The Policy Oversight Committee is the successor to the International Ad Hoc Committee (IAHC), which was created in September, 1996 as the result of proposals originally made by Prof. Jon Postel, of the Univ. of Southern California and the Internet Assigned Numbers Authority (IANA). The IAHC was created by IANA and the Internet Society (ISOC) with members originally appointed by IANA, ISOC, IAB, ITU, WIPO, INTA and NSF. Its charter was to study the domain name system and make recommendations for new generic top level domains (gTLDs) in addition to the .com, .net and .org presently in use. In February, 1997, the IAHC made its report, recommending the addition of seven new gTLDs, and further recommending the creation of new international administrative structures to register second level domains (SLDs) in the new gTLDs and to deal with trademark disputes.

On May 1,1997, this resulted in the signing of a gTLD Memorandum of Understanding (the gTLD-MoU) by IANA and ISOC, as well as over a hundred entities from around the world. Since then, 88 new registrars have qualified to handle SLD registrations, and WIPO has proceeded to institute an administrative procedure for resolving trademark disputes arising from the assignment of SLDs. The 88 new registrars have formed a Council of Registrars (CORE) and have executed the CORE-MoU. CORE is incorporated not-for-profit in Switzerland; POC is incorporated not-for-profit in Delaware.

POC is presently cooperating with other interested parties in the preparation of an application to the Internet Corporation for Assigned Names and Numbers (ICANN), the successor to IANA, for recognition of a Domain Names Supporting Organization.

The World Information Technology and Services Alliance (WITSA)

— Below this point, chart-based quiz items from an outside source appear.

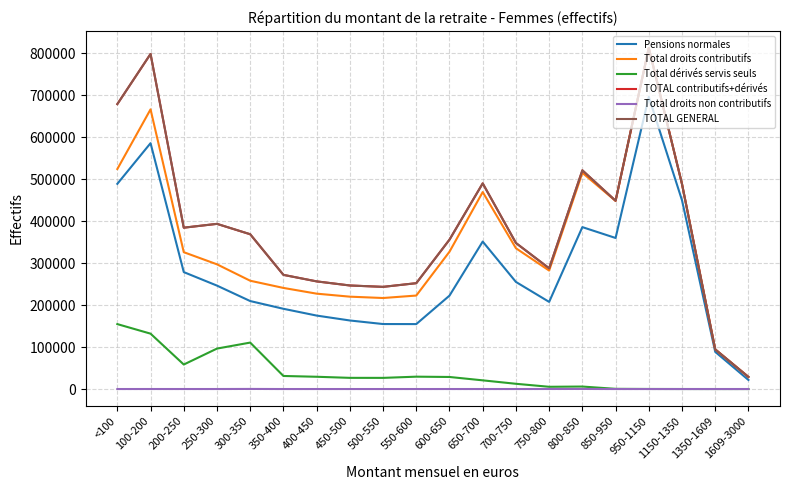

True or false: Total dérivés servis seuls and TOTAL contributifs+dérivés cross at least once.

False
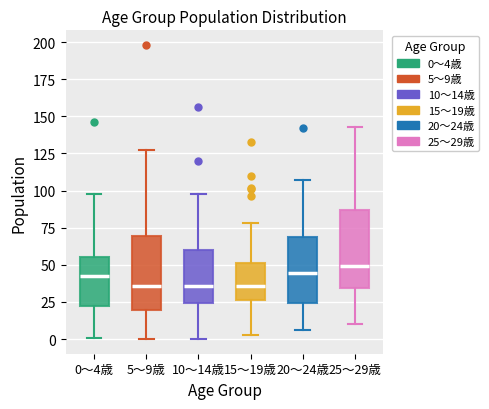

Reading left to right, read every box against the y-axis: the position of its median line, the range the box covers, and the ends of its whiskers. The values are not printed on the chart, so give them approximately, as read against the axis.

0～4歳: median 45, box 20 to 55, whiskers 0 to 100
5～9歳: median 35, box 20 to 70, whiskers 0 to 125
10～14歳: median 35, box 25 to 60, whiskers 0 to 100
15～19歳: median 35, box 25 to 50, whiskers 5 to 80
20～24歳: median 45, box 25 to 70, whiskers 5 to 105
25～29歳: median 50, box 35 to 85, whiskers 10 to 145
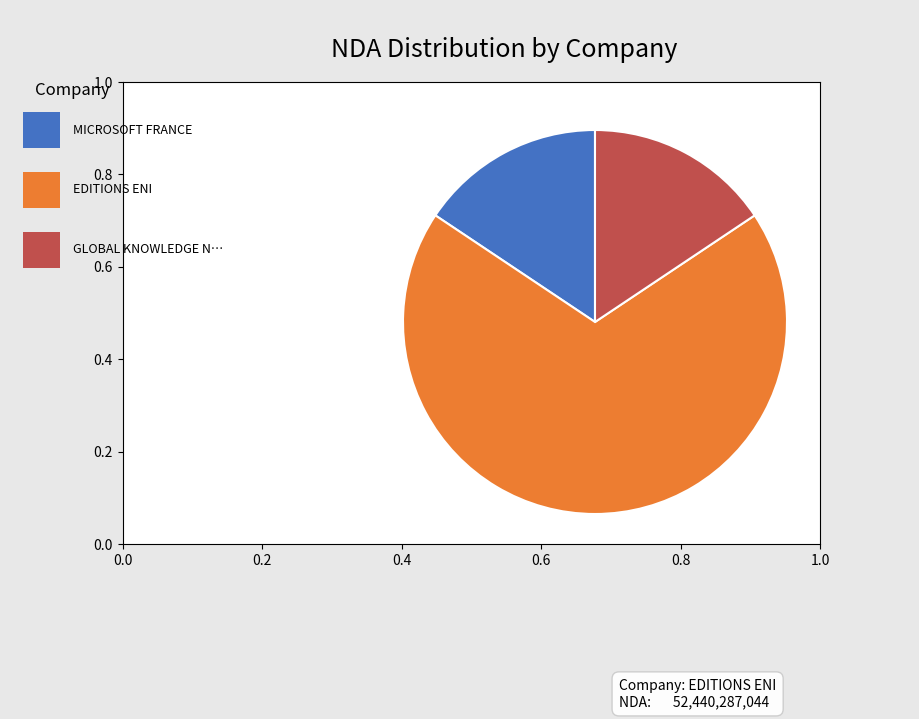

Is there any slice that represents more than half of the pie?

Yes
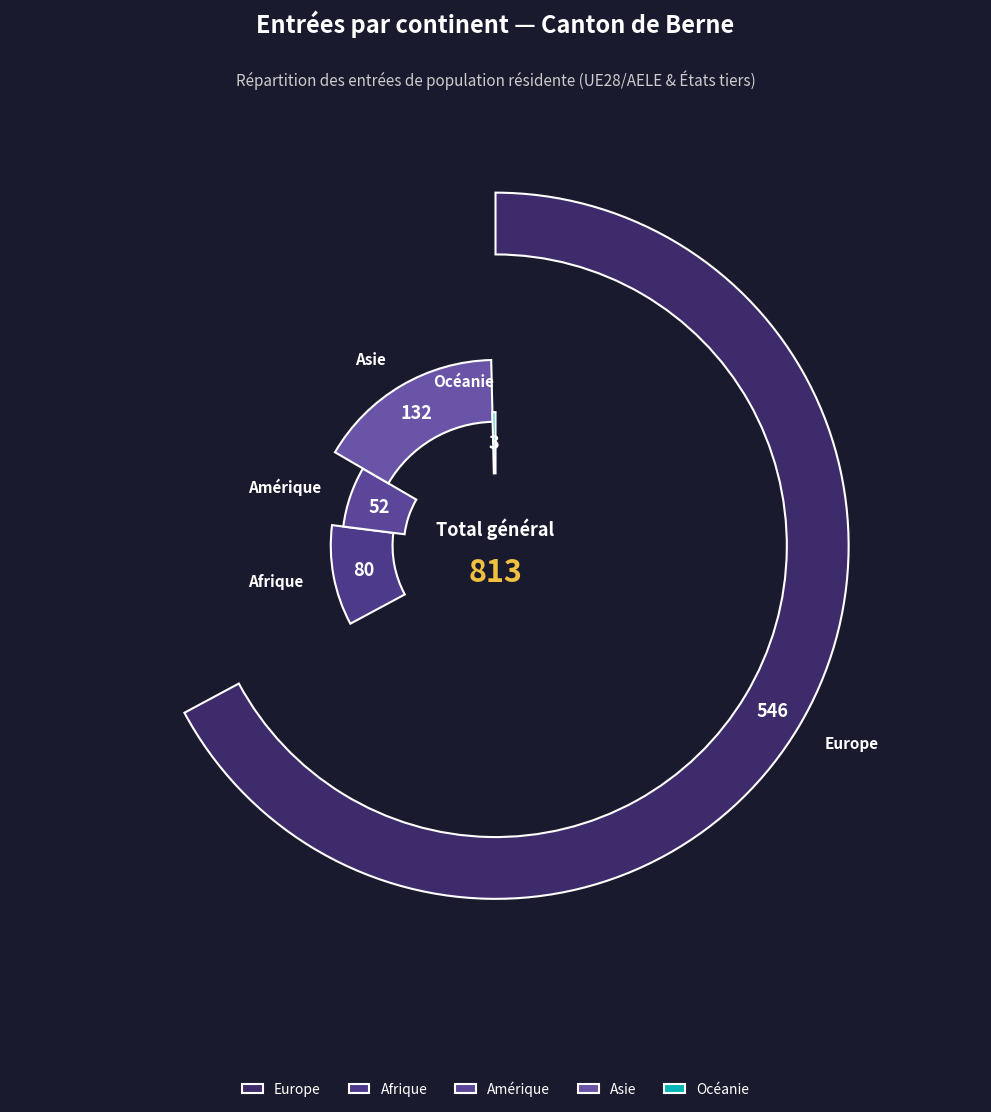

Do Océanie and Europe together represent more than half of the pie?

Yes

The World Information Technology and Services Alliance (WITSA) is a consortium of information technology (IT) industry associations from economies around the world. As the global voice of the IT industry, WITSA is dedicated to advocating policies that advance the industry's growth and development; facilitating international trade and investment in IT products and services; strengthening WITSA's national industry associations through the sharing of knowledge, experience, and critical information; providing members with a vast network of contacts in nearly every geographic region of the world; and hosting the World Congress on IT, the only industry sponsored global IT event.

Founded in 1978 and originally known as the World Computing Services Industry Association, WITSA has increasingly assumed an active advocacy role in international public policy issues affecting the creation of a robust global information infrastructure, including: increasing competition through open markets and regulatory reform; protecting intellectual property; reducing tariff and non-tariff trade barriers to IT goods and services; and safeguarding the viability and continued growth of the Internet and electronic commerce.

In addition to its public policy work, WITSA, through its network of national associations, provides a unique opportunity to establish contacts and channels in the global IT industry. WITSA will continue to provide opportunities to discuss international marketing strategies and business development focused on different regions and countries. The impact of WITSA is perhaps best demonstrated through its World Congress on Information Technology, which every two years brings together over 1500 senior IT executives from around the world.

WITSA serves as the oversight organization for the World Congress on Information Technology, an international meeting of IT executives from around the world. World Congress sites include: Tokyo, Japan in 1994; Bilbao, Spain in 1996; Fairfax, Virginia in 1998; and China, Taipei in 2000.